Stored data
---+---

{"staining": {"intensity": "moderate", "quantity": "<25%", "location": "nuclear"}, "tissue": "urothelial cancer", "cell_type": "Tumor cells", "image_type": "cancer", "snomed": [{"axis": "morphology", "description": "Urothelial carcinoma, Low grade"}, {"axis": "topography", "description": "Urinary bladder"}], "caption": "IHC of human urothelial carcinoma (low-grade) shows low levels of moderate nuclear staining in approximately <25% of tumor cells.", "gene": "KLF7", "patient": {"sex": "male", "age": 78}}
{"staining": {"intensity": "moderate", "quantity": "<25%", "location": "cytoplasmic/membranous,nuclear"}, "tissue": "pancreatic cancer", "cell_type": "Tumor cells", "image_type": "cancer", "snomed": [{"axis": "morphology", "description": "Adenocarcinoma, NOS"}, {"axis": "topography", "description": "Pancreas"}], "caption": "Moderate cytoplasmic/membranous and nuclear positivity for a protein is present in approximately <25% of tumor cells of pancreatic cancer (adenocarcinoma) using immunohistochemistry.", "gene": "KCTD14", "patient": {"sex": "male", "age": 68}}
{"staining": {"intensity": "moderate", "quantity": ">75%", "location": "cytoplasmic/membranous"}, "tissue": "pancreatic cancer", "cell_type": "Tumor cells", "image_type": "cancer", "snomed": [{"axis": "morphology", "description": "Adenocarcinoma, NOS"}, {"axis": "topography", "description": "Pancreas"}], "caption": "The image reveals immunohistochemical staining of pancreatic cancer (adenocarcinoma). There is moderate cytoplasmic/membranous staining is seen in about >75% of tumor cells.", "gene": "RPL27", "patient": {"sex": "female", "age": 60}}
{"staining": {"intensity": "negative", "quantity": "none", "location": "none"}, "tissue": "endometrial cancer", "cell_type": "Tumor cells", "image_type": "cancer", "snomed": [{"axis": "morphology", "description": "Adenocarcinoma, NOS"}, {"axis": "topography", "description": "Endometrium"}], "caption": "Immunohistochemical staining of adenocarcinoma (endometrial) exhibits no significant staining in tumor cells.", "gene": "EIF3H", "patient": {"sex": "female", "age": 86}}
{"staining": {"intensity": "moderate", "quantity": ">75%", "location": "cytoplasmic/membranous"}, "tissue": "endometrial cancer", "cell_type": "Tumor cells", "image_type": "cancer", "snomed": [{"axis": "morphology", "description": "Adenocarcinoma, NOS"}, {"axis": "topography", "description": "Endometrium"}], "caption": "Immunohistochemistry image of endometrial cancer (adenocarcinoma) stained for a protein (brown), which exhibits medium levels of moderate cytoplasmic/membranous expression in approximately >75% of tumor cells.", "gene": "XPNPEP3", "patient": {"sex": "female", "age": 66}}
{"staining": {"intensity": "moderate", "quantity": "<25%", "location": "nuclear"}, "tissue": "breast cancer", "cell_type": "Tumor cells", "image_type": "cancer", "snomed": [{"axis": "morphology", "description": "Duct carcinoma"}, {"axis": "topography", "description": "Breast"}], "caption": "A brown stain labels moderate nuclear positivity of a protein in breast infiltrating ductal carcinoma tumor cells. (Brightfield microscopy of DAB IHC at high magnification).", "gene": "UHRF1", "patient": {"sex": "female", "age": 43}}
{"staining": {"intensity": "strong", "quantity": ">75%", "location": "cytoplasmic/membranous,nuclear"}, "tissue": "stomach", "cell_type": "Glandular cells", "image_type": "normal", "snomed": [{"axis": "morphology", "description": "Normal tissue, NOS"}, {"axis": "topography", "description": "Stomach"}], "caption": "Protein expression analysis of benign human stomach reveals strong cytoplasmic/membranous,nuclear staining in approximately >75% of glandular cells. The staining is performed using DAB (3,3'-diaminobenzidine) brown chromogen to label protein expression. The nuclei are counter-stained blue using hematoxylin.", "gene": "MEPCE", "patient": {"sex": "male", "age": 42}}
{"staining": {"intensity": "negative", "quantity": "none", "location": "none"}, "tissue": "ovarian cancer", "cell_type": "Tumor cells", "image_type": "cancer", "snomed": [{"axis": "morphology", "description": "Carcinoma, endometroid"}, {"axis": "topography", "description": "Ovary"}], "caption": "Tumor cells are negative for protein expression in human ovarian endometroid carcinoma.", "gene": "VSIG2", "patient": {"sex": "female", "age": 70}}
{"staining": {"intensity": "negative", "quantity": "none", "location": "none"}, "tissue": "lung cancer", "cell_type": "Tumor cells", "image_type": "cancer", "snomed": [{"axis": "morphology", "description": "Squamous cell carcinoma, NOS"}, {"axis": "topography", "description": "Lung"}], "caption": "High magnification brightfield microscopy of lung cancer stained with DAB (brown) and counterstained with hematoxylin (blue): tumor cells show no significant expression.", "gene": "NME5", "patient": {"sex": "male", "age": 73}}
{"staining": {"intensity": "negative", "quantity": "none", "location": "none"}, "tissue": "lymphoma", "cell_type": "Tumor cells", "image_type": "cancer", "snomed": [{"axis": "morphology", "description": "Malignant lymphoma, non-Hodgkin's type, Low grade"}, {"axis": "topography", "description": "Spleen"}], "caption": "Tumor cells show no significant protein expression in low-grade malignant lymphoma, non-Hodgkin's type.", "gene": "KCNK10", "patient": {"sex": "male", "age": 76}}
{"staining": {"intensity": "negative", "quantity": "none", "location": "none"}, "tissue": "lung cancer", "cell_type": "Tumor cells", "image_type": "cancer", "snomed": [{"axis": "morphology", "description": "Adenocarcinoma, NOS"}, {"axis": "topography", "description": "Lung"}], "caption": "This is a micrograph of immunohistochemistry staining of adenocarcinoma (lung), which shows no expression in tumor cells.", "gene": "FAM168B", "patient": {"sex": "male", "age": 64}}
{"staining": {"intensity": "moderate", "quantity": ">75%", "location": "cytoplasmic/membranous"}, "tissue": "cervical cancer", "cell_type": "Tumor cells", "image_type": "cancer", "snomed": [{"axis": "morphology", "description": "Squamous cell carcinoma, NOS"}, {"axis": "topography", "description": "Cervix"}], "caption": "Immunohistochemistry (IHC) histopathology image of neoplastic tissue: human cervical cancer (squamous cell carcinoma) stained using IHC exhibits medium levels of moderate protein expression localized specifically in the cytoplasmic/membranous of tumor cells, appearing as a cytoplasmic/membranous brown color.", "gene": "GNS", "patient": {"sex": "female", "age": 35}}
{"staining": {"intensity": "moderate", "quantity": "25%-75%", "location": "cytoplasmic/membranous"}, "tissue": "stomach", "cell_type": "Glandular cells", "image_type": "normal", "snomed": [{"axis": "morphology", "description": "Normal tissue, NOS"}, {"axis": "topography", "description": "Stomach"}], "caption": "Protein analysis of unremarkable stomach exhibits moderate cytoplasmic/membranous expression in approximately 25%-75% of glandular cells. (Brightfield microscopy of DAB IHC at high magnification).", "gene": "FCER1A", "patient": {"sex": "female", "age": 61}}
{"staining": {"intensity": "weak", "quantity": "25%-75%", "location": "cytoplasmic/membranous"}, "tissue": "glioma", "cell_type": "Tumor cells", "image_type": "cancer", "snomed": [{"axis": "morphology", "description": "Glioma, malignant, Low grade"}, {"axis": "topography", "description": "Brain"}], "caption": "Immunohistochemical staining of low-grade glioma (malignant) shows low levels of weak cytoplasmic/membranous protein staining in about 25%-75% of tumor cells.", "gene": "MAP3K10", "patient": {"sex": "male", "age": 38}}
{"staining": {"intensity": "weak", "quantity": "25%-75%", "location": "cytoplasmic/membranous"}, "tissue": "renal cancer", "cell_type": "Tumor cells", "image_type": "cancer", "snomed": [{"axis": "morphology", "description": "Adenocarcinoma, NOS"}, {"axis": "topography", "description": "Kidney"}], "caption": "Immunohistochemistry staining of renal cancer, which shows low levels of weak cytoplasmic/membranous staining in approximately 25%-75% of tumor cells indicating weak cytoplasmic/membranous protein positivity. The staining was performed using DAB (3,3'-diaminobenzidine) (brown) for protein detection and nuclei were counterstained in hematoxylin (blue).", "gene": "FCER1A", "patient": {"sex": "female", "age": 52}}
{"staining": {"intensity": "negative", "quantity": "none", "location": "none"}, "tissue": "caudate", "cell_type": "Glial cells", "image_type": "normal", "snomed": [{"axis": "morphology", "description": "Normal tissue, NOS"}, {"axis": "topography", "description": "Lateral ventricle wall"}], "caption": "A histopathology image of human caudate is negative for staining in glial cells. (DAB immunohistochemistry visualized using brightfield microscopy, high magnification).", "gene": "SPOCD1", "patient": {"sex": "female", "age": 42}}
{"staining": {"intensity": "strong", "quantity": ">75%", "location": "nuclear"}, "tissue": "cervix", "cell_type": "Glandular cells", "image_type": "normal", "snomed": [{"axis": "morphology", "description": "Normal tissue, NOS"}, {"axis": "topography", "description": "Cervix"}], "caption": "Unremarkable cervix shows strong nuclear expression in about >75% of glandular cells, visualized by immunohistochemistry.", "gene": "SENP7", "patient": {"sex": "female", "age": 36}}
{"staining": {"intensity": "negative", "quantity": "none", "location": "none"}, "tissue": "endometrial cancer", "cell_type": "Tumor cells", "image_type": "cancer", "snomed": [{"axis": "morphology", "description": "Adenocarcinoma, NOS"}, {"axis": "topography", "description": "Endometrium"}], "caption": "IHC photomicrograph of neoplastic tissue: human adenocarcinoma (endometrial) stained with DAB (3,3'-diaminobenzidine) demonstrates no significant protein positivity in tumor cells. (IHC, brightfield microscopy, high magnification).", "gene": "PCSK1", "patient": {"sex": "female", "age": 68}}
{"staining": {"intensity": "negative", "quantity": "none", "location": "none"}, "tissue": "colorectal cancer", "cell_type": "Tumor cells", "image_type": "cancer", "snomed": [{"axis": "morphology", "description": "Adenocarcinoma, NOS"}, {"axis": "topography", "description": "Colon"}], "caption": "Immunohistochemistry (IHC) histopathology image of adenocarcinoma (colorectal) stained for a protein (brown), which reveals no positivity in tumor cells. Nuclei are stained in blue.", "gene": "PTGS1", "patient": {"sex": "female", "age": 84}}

---+---

ABOUT THIS EXERCISE: Retype exactly the lines above, from the one with "image of neoplastic" through the one with "analysis of unremarkable", inclusive.

SOLUTION FOR THIS EXERCISE:
{"staining": {"intensity": "moderate", "quantity": ">75%", "location": "cytoplasmic/membranous"}, "tissue": "cervical cancer", "cell_type": "Tumor cells", "image_type": "cancer", "snomed": [{"axis": "morphology", "description": "Squamous cell carcinoma, NOS"}, {"axis": "topography", "description": "Cervix"}], "caption": "Immunohistochemistry (IHC) histopathology image of neoplastic tissue: human cervical cancer (squamous cell carcinoma) stained using IHC exhibits medium levels of moderate protein expression localized specifically in the cytoplasmic/membranous of tumor cells, appearing as a cytoplasmic/membranous brown color.", "gene": "GNS", "patient": {"sex": "female", "age": 35}}
{"staining": {"intensity": "moderate", "quantity": "25%-75%", "location": "cytoplasmic/membranous"}, "tissue": "stomach", "cell_type": "Glandular cells", "image_type": "normal", "snomed": [{"axis": "morphology", "description": "Normal tissue, NOS"}, {"axis": "topography", "description": "Stomach"}], "caption": "Protein analysis of unremarkable stomach exhibits moderate cytoplasmic/membranous expression in approximately 25%-75% of glandular cells. (Brightfield microscopy of DAB IHC at high magnification).", "gene": "FCER1A", "patient": {"sex": "female", "age": 61}}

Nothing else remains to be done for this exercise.